Kim trabalha em part-time como empregado de mesa num bar perto da escola e tem 400 mil won (cerca de 310 euros) por mês para renda, comida e despesas. A maioria das suas refeições é constituída por malgas de arroz que prepara na sua cozinha partilhada: uma pequena porção de arroz misturada com ovos, meia cebola e molho.
Eleitores jovens e de baixos rendimentos como Kim estão a distanciar-se de Moon. Entre votantes com idades entre os 19 e os 29 anos, o apoio ao presidente caiu de 90% (em Junho de 2017) para 44% (em Outubro último), de acordo com uma sondagem feita pela Gallup Korea. Entre os grupos de rendimentos mais baixos, o apoio caiu 44% desde meados de 2017.
“O presidente fala de igualdade de oportunidades e de justiça. Mas eu tenho um sentimento de traição porque a situação que vivemos actualmente é bastante diferente da que ele prometeu”, disse Hwang, que votou nele. E os trabalhadores mais velhos também sentem “o beliscão”, à medida que Moon tenta melhorar as oportunidades de emprego e justiça social para os mais jovens. Por seu turno, o presidente já admitiu num evento transmitido na televisão que não estava a ser capaz de cumprir algumas promessas e que o declínio do apoio dos mais jovens era um sinónimo de que os tinha desiludido.

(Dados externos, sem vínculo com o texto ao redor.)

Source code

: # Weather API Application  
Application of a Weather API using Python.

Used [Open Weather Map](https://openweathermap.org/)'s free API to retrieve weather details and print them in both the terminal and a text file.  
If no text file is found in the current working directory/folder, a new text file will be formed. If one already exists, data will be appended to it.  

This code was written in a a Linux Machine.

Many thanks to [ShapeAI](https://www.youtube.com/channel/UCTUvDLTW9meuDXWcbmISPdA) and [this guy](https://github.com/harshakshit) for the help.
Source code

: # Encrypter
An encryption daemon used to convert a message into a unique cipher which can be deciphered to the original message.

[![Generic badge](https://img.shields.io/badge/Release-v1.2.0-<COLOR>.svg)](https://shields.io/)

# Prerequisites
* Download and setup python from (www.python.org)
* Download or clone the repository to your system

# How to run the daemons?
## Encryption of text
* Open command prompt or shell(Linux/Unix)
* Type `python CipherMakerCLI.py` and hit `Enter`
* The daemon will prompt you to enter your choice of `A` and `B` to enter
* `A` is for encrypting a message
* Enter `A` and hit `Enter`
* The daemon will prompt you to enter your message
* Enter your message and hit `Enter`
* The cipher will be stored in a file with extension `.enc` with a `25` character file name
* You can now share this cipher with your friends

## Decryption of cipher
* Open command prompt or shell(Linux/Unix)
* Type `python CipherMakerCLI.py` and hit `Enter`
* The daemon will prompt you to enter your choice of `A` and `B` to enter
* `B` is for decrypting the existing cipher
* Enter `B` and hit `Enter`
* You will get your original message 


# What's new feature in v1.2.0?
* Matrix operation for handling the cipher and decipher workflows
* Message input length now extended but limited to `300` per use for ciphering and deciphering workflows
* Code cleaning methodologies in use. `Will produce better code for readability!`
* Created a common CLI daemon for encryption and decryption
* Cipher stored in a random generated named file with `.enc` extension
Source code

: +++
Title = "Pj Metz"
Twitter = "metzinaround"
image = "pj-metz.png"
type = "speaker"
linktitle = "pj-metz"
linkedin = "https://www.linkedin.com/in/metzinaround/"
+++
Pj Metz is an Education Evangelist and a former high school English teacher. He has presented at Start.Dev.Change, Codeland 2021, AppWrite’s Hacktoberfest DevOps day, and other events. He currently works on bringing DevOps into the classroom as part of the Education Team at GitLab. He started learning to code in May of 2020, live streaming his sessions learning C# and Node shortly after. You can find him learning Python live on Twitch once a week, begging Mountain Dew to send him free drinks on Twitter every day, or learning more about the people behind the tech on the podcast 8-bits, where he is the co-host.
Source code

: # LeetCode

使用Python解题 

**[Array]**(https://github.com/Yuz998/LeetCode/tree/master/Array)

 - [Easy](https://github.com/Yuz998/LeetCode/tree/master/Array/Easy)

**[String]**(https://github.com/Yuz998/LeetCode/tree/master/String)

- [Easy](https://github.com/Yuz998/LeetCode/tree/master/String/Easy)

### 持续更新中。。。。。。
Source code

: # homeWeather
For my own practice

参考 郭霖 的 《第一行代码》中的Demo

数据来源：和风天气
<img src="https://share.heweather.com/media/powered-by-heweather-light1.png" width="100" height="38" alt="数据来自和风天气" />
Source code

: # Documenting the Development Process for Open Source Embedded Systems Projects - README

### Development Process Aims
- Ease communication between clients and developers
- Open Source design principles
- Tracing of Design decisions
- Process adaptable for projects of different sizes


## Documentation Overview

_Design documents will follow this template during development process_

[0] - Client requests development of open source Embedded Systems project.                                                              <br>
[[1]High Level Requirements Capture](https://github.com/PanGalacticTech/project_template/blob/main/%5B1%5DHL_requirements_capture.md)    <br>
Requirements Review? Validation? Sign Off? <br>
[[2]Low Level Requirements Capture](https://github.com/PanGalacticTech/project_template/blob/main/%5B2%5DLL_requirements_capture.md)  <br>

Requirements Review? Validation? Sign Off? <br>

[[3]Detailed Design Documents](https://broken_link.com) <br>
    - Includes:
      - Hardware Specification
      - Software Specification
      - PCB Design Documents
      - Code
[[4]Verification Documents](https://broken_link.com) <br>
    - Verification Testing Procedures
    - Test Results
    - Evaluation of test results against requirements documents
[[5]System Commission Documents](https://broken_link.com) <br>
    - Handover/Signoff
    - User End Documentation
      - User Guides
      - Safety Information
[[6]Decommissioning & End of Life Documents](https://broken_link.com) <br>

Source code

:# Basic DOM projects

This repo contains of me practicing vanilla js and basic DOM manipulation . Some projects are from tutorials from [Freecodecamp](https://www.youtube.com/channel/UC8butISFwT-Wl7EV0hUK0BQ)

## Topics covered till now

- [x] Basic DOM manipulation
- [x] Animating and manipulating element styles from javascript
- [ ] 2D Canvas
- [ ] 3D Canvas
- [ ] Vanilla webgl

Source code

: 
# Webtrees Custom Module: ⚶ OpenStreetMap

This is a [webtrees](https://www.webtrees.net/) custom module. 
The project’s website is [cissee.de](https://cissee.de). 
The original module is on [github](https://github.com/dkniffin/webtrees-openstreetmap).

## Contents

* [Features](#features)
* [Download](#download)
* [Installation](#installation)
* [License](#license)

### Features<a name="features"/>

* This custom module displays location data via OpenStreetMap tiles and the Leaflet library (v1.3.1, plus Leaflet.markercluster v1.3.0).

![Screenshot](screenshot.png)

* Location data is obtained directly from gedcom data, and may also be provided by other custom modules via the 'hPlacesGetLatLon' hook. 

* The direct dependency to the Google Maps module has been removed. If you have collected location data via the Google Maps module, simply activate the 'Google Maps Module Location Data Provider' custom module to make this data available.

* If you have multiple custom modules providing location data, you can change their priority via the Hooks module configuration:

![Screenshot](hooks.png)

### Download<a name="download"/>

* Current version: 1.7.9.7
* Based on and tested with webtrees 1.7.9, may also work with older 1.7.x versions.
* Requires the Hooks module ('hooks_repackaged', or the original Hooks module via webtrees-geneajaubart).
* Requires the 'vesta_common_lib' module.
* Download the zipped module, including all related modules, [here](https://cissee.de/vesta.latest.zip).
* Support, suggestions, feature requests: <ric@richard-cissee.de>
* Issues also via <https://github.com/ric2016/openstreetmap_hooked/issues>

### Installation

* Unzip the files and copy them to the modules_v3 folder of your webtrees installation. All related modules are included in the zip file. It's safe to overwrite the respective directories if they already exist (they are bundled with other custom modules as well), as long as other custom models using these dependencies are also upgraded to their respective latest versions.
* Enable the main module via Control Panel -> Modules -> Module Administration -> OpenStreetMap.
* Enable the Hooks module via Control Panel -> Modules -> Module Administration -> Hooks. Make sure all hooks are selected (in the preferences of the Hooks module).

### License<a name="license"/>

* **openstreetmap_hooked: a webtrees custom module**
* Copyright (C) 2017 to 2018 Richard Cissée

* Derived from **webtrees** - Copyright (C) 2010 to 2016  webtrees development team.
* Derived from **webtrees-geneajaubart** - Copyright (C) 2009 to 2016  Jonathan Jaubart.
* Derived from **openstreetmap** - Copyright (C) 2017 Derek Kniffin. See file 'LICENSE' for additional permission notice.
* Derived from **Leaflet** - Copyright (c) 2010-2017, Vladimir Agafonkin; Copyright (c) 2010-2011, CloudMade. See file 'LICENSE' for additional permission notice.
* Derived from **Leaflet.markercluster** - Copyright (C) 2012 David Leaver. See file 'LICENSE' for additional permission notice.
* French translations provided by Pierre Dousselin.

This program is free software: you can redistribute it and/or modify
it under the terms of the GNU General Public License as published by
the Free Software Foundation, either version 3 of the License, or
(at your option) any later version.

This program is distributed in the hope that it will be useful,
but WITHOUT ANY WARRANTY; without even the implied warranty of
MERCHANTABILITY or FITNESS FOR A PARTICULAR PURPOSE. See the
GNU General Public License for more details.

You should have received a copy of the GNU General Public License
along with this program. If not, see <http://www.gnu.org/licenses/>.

A ideia de “dirt spoons” e “gold spoons” tem ressoado na cultura popular nos últimos anos: por exemplo, o filme Parasita, dirigido por Bong Joon Ho, retrata duas famílias de estratos sociais opostos e tem sido um êxito, quer na Coreia do Sul, quer no resto do mundo — ganhou inclusive a Palma de Ouro no Festival de Cannes e tem sido apregoado como o potencial vencedor do Óscar de Melhor Fotografia. Também a famosa boysband BTS, conhecida como “os ídolos das dirt spoons”, aborda a divisão social, através da música Fire: “Don’t call me a spoon! I am just a human”, cantam.
O facto de as “gold spoons” e “dirt spoons” serem retratadas na cultura popular de formas tão diversas é o reflexo da falta de esperança entre os mais necessitados, acredita Kim Jong-min, líder do grupo cívico Youth Taeil, que ajuda jovens que estão à procura de emprego e trabalhadores temporários. “Pessoas poderosas do governo de Moon e os partidos no poder dizem-se reformistas, mas eles são na verdade os mesmos antigos políticos e não estão a ouvir a classe baixa, que é a que sofre”, remata.